Even in the absence of default, credit agencies would almost surely downgrade our credit worthiness, producing increases in interest rates that would slow the economy, increase unemployment and force families into foreclosure and bankruptcy. As the markets dropped, families would watch their retirement and education savings and their dreams disappear.
Rather than reject the unthinkable, the tea party harnessed this potential harm as its weapon of mass destruction. For pragmatists, it allowed a hostage-taking. The pragmatists threatened to defeat a raise in the debt ceiling unless Congress and President Barack Obama rejected taxes on the wealthy and accepted budget cuts that would move the country toward the tea party’s idealized vision of an America. Their dream is an alternate version of the United States — before the New Deal, the Great Society and civil rights laws alleviated massive inequality and injustice — and extended American opportunity.

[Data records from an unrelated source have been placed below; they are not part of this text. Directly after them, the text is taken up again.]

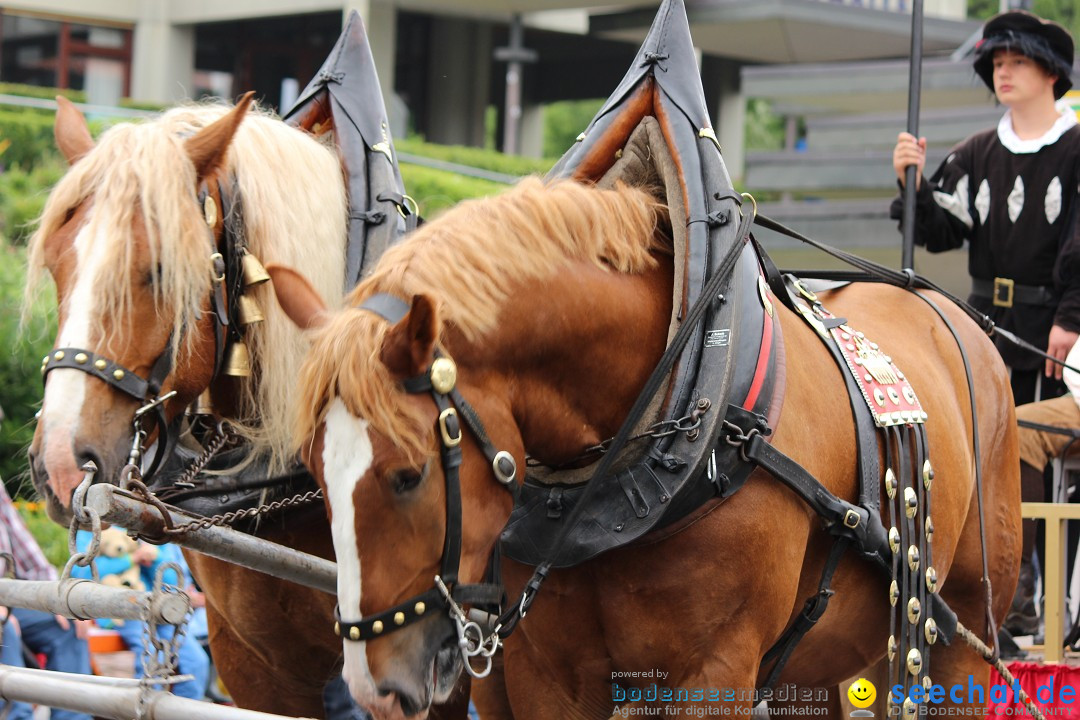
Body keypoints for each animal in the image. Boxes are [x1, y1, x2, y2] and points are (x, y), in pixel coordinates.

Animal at [270, 175, 1019, 720]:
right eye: (316, 478)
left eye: (408, 476)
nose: (373, 688)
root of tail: (956, 318)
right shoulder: (553, 678)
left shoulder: (713, 675)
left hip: (961, 630)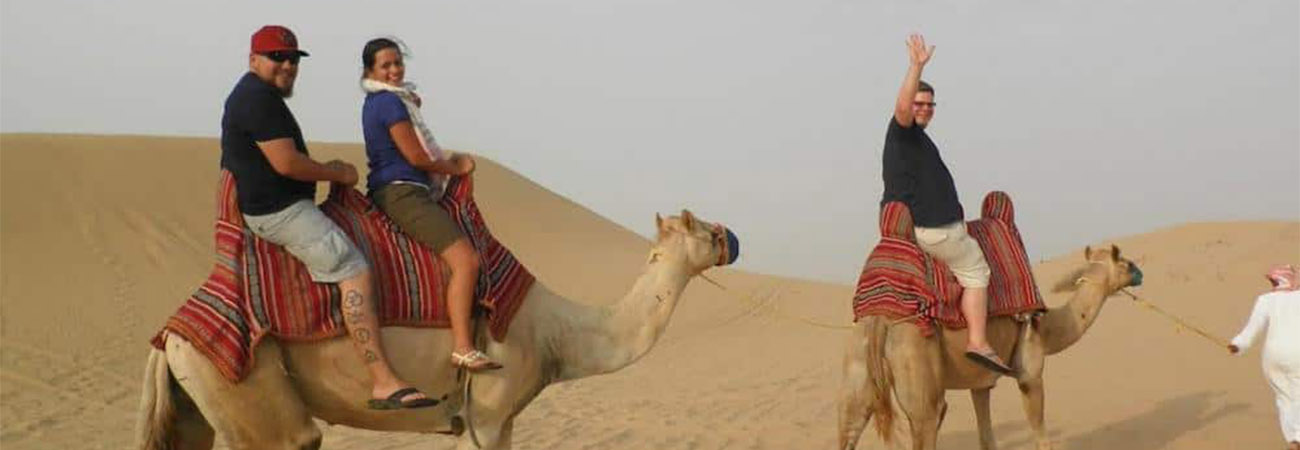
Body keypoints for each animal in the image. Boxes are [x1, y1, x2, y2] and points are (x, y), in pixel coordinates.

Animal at [136, 210, 739, 450]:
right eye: (705, 230)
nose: (731, 237)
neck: (555, 333)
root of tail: (170, 335)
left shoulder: (503, 422)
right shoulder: (487, 413)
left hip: (196, 406)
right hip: (247, 389)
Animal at [838, 244, 1144, 450]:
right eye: (1126, 262)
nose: (1140, 273)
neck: (1049, 325)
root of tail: (880, 320)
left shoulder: (981, 382)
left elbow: (987, 437)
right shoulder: (1030, 373)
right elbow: (1041, 437)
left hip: (858, 365)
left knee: (849, 426)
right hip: (916, 366)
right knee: (928, 419)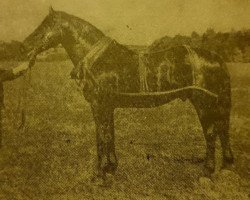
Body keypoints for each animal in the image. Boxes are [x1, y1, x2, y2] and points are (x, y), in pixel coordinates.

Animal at [21, 7, 232, 181]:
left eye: (45, 25)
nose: (24, 45)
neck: (99, 60)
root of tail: (215, 57)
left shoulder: (100, 105)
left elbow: (103, 136)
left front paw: (101, 174)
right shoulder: (107, 106)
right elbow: (108, 134)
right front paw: (110, 169)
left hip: (204, 103)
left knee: (211, 133)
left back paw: (207, 171)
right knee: (222, 130)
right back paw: (226, 167)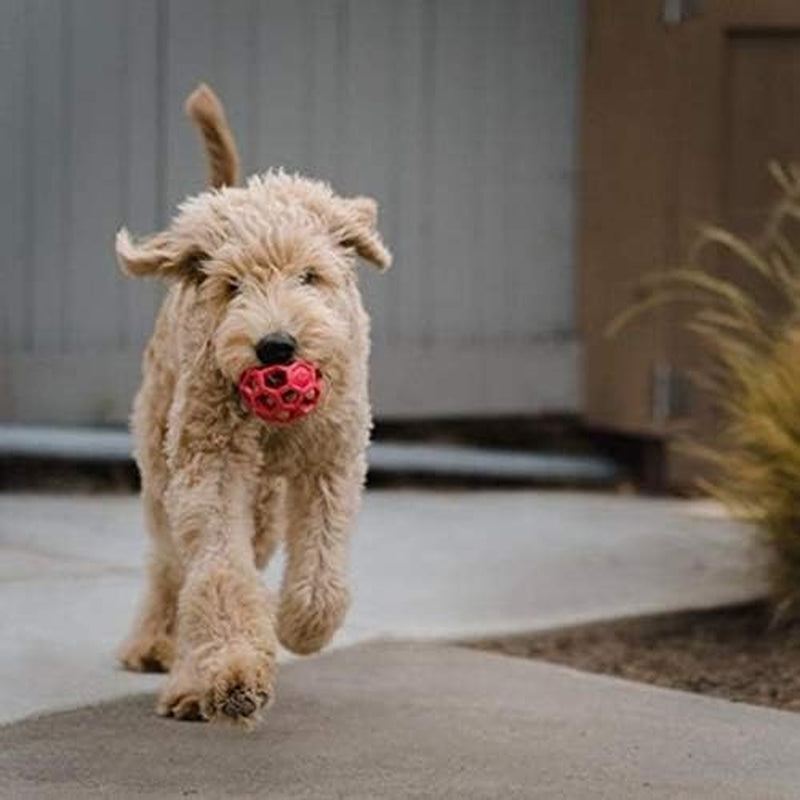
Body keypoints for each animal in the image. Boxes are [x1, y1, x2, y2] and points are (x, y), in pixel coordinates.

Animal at [117, 84, 392, 720]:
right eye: (232, 286)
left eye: (309, 276)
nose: (275, 346)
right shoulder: (211, 467)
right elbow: (218, 573)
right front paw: (234, 672)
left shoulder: (332, 458)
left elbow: (321, 561)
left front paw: (301, 627)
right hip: (163, 461)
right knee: (172, 566)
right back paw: (167, 658)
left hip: (265, 502)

The tea party faction could not achieve these goals through straight up democratic means because of their unpopularity. So it resorted to its threat of mass destruction. They were able to do so because they formed a disciplined bloc that gave them leverage over the House leadership and because of the threat that members who did not go along would face primary challenges from the right.
Hard-core tea party members were empowered by their oft-repeated disdain for reelection. They were liberated to pursue their radical course because they were freed from the traditional constraint on members of Congress, imposed by the need to face the voters.